Mercredi, un demi-PSG a suffi pour exploser une équipe de Dijon pas incohérente dans le jeu mais qui a fait trop de cadeaux sur le plan défensif. Déjà, quand tu marques un but contre ton camp au bout de 45 secondes de jeu, tu te mets des bâtons dans les roues. L’égalisation de Chouiar est plutôt jolie même si je trouve le rebond du ballon assez curieux. Et juste avant la mi-temps, Amalfitano a perdu le ballon devant Mbappé, qui a filé au but et redonné l’avantage au PSG, qui a ensuite déroulé pendant le second acte avec un troisième but signé Thiago Silva, un doublé de Sarabia et un second CSC dijonnais pour Coulibaly. Un match sans aucun enseignement pour Paris, qui pourra se féliciter de ne déplorer aucune nouvelle blessure et de continuer à marquer énormément de buts.

Et puis j’attendais avec une certaine impatience l’Olympico programmé en soirée, au Groupama Stadium. J’étais sans doute trop naïf et optimiste. Entre une équipe de Lyon qui ne met pas un pied devant l’autre et une formation marseillaise qui montre de sérieux signes d’épuisement, on a eu droit à une innommable purge, d’un niveau technique effarant. Et dire que l’une est en 8e de finale de Ligue des Champions et l’autre 2e du championnat… Le premier acte a été vraiment abject, avec des séquences de jeu dignes d’un match de quartier. Et encore, ça joue plus technique que ça dans les matchs de quartier. 

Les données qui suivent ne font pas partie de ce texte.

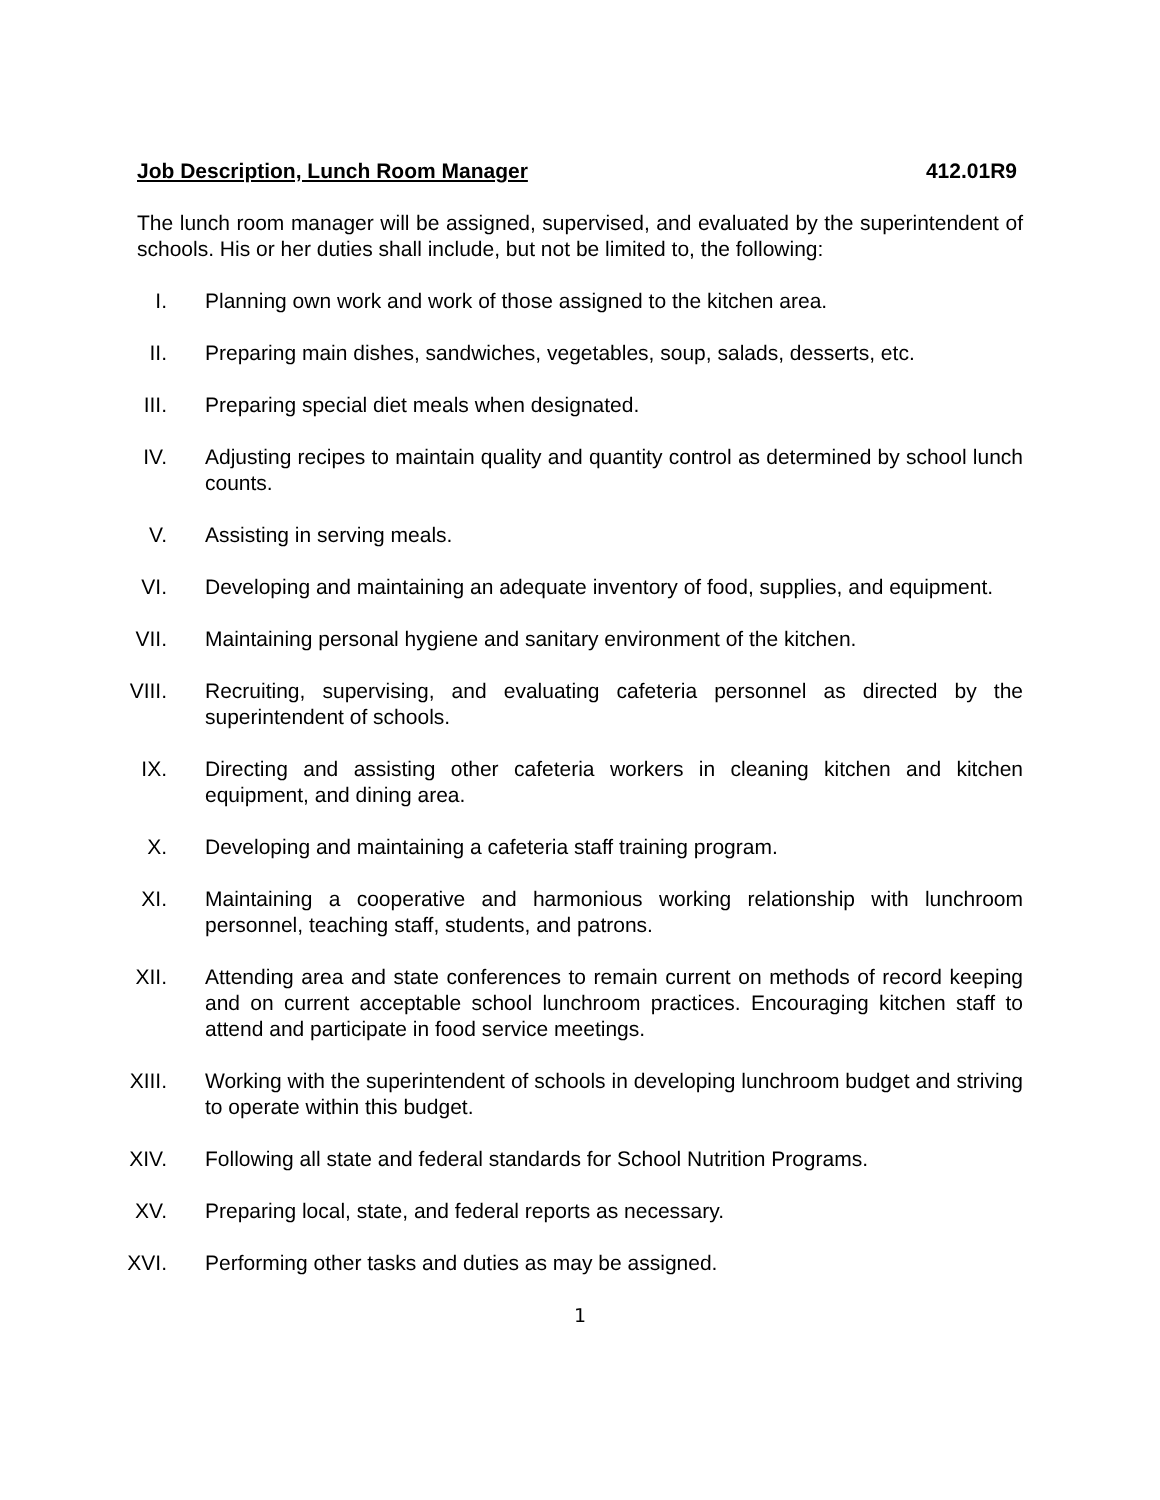Job Description, Lunch Room Manager 412.01R9
The lunch room manager will be assigned, supervised, and evaluated by the superintendent of schools. His or her duties shall include, but not be limited to, the following:
I. Planning own work and work of those assigned to the kitchen area.
II. Preparing main dishes, sandwiches, vegetables, soup, salads, desserts, etc.
III. Preparing special diet meals when designated.
IV. Adjusting recipes to maintain quality and quantity control as determined by school lunch counts.
V. Assisting in serving meals.
VI. Developing and maintaining an adequate inventory of food, supplies, and equipment.
VII. Maintaining personal hygiene and sanitary environment of the kitchen.
VIII. Recruiting, supervising, and evaluating cafeteria personnel as directed by the superintendent of schools.
IX. Directing and assisting other cafeteria workers in cleaning kitchen and kitchen equipment, and dining area.
X. Developing and maintaining a cafeteria staff training program.
XI. Maintaining a cooperative and harmonious working relationship with lunchroom personnel, teaching staff, students, and patrons.
XII. Attending area and state conferences to remain current on methods of record keeping and on current acceptable school lunchroom practices. Encouraging kitchen staff to attend and participate in food service meetings.
XIII. Working with the superintendent of schools in developing lunchroom budget and striving to operate within this budget.
XIV. Following all state and federal standards for School Nutrition Programs.
XV. Preparing local, state, and federal reports as necessary.
XVI. Performing other tasks and duties as may be assigned.
1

J’ai bien cru qu’on allait devoir s’infuser une prolongation quand Dembélé a vu son péno bien repoussé par Pelé, mais finalement on peut tous remercier Aouar d’avoir marqué ce but qui nous a permis d’aller nous coucher un peu plus tôt et de ne pas s’infliger 30 minutes supplémentaires de pensum. Lyon n’a aucun fil conducteur dans son jeu. Aucun. Et les Marseillais ont un pouvoir offensif très limité. Quand tu joues avec Lopez à droite, Payet qui fait ce qu’il peut - et le fait plutôt bien avec les rares ballons qu’il touche - et un fantôme au poste d’avant-centre, c’est impossible de marquer. La sortie de Payet n’a évidemment rien arrangé et aurait pu faire craindre le pire aux supporters olympiens, mais Villas-Boas s’est montré plutôt rassurant sur l’état de son indispensable capitaine.